Zanim wybierzesz pokrycie – z czego wykonać konstrukcję?
Zadaszenie tarasu to nie tylko dach, ale też solidna podstawa, która go utrzyma. W tej roli najczęściej spotyka się drewno lub aluminium, a każdy z tych materiałów ma swoje zalety.
Drewno to klasyka, która świetnie komponuje się z domami w stylu tradycyjnym i rustykalnym. Jego naturalny urok trudno zastąpić. Jeśli zdecydujesz się na drewno iglaste – np. impregnowany świerk lub thermo sosnę – ograniczysz koszty do minimum.
Minusem są jednak konieczność regularnej konserwacji i większa wrażliwość na warunki atmosferyczne. Wybierając drewno, warto więc od razu zaplanować jego zabezpieczenie we własnym zakresie, by nie przepłacać.
Aluminium z kolei to materiał, który raz zamontowany nie będzie wymagał żadnej konserwacji. Jest lekkie, odporne na rdzę, nie odkształca się i wytrzyma niemal każde warunki pogodowe. Choć droższe na start, w dłuższej perspektywie często wychodzi taniej, bo oszczędzasz na pielęgnacji. To wybór dla tych, którzy chcą mieć z głowy temat zadaszenia na długie lata.
Faliste płyty bitumiczne – najtańsze, ale zaskakująco trwałe
Jeśli szukasz oszczędności już na etapie pokrycia, faliste płyty bitumiczne to jedna z najtańszych i najprostszych w montażu opcji. Są lekkie, odporne na promieniowanie UV, elastyczne i wytrzymałe na warunki atmosferyczne. Co ważne, nie potrzebują ciężkiej konstrukcji wsporczej, więc oszczędzasz podwójnie — na materiale i na podbudowie.
Bitumiczne płyty dachowe dobrze izolują od słońca, są ciche podczas deszczu i łatwo dostępne w marketach budowlanych. Jeśli do tego zdecydujesz się na samodzielny montaż, realnie obniżysz całkowity koszt budowy zadaszenia tarasu.
PCV profilowane – lekka alternatywa dla szkła i poliwęglanu
Kolejnym tanim rozwiązaniem są płyty z profilowanego PCV. Przepuszczają światło podobnie jak szkło czy poliwęglan, ale kosztują znacznie mniej. Są łatwe w obróbce, lekkie i odporne na działanie czynników chemicznych. Mają też filtr UV, który zapobiega ich żółknięciu.
Ich największym plusem jest niska cena przy dobrym wyglądzie. Niestety, trzeba się liczyć z ich niską odpornością na uszkodzenia mechaniczne – np. grad może je łatwo zniszczyć. Dlatego najlepiej sprawdzą się na tarasach osłoniętych lub w miejscach, gdzie ekstremalne zjawiska pogodowe są rzadkością.

Wpisy z pytaniami przestrzennymi —
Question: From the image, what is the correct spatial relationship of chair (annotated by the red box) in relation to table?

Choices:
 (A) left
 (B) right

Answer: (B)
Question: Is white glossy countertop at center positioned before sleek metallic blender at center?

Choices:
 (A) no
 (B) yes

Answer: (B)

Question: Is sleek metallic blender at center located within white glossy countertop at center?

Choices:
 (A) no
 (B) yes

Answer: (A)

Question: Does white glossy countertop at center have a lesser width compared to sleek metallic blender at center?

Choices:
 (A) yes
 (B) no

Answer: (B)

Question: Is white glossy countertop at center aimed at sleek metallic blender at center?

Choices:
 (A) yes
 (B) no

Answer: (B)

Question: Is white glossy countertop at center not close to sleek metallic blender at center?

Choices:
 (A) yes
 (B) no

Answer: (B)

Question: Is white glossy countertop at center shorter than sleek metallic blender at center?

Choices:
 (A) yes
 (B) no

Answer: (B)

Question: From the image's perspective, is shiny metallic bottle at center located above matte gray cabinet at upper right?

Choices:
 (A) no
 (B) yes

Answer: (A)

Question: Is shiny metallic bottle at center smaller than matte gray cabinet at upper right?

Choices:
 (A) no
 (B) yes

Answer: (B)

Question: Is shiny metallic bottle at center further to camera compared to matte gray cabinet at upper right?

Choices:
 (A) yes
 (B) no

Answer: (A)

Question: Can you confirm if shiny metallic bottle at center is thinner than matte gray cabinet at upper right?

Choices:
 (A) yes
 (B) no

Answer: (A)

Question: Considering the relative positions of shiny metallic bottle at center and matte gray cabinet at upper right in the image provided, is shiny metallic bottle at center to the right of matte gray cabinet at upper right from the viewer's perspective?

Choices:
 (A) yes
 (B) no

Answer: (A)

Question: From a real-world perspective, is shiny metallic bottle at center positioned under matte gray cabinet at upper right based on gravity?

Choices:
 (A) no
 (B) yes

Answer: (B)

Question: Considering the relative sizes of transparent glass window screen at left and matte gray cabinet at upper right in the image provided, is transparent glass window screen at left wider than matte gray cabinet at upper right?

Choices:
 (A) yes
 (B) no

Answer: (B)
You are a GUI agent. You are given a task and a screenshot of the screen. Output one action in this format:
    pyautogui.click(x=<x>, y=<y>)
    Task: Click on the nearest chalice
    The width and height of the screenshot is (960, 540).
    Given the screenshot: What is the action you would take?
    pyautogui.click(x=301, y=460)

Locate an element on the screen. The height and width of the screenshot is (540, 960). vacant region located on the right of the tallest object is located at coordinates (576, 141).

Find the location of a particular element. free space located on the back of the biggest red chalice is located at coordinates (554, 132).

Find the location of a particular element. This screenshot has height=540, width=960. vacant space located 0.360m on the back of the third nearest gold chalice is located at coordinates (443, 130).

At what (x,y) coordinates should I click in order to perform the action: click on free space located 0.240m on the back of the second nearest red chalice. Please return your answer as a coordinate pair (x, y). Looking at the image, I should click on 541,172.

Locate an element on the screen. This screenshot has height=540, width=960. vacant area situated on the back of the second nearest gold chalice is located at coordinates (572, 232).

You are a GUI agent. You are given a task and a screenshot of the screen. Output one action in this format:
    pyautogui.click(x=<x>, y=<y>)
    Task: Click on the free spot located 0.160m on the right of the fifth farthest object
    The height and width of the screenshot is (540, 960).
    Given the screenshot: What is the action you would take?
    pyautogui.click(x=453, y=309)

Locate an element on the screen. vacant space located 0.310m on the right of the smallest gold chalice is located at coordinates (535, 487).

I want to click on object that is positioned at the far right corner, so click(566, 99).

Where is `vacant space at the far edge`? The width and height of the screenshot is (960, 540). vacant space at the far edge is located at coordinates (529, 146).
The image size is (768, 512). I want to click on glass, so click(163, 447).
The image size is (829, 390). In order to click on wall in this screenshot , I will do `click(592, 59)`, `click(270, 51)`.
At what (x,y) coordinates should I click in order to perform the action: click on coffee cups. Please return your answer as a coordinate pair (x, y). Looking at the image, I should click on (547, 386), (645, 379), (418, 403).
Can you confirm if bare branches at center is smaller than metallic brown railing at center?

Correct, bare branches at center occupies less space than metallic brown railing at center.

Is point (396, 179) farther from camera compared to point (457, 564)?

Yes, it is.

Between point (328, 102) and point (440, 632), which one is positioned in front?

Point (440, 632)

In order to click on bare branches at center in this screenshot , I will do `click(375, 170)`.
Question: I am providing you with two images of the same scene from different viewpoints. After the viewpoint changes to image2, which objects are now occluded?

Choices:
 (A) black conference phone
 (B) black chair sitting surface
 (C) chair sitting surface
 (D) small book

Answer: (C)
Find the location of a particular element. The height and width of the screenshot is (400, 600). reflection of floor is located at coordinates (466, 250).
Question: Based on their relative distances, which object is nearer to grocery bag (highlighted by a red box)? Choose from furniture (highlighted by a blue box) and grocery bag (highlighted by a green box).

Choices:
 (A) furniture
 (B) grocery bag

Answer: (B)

ĆWICZENIA —
(a) Jakie dwa rodzaje drewna iglastego podaje jako przykład tekst o zadaszeniu tarasu?
(b) Pociągnij dalej tekst o zadaszeniu tarasu, zaczynając po jego ostatnim zdaniu.
Wpisy nie są tu do niczego potrzebne.

UDZIELONE ODPOWIEDZI —
(a) Impregnowany świerk i thermo sosnę.

(b)
Rulony poliestrowe – dla tych, którzy szukają tanio i lekko
To propozycja dla miłośników prostoty i funkcjonalności. Rulony z poliestru zbrojonego włóknem szklanym są niedrogie, bardzo lekkie i odporne na rozdarcia. Montuje się je szybko i bez problemów, co sprawia, że świetnie nadają się do wiat, altan i prostych zadaszeń tarasowych.
Nie są najbardziej estetyczne, ale jeśli zależy Ci na ochronie przed deszczem i słońcem w możliwie niskiej cenie, warto wziąć je pod uwagę. To idealne rozwiązanie tymczasowe lub dla inwestorów, którzy cenią pragmatyzm ponad wygląd.
Poliwęglan – droższy, ale opłacalny w dłuższej perspektywie
Choć poliwęglan komorowy lub lity nie należy do najtańszych materiałów, jego trwałość i parametry techniczne sprawiają, że często to właśnie on okazuje się najrozsądniejszym wyborem. Przepuszcza światło, chroni przed promieniowaniem UV, a przy tym jest niezwykle odporny na uszkodzenia – nawet silny grad mu nie straszny.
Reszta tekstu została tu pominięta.